Material shown:

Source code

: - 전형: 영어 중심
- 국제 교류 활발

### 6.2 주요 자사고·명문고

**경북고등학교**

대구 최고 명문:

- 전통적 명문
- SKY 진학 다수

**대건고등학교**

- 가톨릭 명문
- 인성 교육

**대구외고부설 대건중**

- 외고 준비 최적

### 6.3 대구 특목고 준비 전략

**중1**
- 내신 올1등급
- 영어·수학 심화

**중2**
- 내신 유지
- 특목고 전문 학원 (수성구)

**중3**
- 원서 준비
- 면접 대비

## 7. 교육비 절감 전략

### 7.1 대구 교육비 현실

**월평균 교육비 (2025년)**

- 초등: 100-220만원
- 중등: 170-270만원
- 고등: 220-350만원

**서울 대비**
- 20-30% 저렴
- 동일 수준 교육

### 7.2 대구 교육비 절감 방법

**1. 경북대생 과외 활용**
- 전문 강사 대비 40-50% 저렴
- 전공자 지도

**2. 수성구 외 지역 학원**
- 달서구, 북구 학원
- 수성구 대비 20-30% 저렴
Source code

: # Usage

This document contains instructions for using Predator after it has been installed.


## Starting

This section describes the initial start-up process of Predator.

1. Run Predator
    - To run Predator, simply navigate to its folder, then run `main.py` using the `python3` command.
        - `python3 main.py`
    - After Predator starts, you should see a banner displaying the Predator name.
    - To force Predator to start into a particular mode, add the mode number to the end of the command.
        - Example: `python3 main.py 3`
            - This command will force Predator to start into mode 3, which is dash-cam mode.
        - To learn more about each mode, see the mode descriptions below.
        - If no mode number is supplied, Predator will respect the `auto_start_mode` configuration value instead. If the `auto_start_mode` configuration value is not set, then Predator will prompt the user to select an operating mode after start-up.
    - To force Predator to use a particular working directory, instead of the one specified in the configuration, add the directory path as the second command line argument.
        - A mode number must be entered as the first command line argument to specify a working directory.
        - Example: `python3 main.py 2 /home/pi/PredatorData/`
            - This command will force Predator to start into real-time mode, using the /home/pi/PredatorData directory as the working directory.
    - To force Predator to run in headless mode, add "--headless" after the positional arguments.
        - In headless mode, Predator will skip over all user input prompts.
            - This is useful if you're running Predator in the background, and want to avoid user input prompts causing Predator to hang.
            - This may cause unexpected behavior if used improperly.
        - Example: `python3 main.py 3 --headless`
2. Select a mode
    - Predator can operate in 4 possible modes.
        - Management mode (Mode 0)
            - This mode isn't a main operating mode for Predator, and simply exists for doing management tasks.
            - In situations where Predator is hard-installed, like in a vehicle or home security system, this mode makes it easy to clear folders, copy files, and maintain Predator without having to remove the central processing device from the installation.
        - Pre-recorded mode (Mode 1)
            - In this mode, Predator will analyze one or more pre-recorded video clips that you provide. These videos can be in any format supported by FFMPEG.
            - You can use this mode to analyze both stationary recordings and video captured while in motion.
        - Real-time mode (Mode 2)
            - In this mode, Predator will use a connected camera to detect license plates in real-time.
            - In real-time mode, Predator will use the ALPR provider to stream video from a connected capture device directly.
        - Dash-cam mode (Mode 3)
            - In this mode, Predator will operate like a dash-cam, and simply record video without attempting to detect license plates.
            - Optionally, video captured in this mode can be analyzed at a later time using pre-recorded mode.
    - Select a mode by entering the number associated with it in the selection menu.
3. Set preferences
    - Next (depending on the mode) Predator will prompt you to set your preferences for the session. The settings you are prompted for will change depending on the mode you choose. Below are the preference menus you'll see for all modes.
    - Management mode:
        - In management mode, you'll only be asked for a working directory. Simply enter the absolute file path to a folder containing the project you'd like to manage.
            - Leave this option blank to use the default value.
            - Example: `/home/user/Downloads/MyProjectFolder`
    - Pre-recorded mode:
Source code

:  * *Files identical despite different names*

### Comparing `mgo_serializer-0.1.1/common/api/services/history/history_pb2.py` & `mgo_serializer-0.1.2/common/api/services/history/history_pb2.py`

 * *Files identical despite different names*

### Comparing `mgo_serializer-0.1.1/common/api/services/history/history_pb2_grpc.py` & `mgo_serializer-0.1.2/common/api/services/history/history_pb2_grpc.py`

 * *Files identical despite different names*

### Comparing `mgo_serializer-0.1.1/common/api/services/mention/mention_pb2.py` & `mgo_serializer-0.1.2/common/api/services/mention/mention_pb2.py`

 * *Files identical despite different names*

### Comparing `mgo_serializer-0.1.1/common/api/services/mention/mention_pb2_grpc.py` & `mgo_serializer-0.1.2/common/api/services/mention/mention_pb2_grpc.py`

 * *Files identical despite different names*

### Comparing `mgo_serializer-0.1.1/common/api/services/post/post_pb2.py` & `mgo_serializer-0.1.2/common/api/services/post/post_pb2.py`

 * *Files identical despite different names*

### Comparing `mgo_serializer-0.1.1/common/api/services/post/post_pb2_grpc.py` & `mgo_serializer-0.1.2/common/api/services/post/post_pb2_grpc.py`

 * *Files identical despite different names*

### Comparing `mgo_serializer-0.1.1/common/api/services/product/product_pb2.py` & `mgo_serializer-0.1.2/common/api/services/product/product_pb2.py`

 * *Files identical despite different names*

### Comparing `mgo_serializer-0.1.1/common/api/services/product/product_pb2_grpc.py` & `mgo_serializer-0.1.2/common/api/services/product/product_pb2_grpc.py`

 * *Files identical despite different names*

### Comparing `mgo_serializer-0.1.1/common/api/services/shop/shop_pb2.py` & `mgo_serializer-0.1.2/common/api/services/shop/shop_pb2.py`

Work instruction:
Give the count of lines in the records above that hold the string "prompts", and only that count.

Result for this task:
2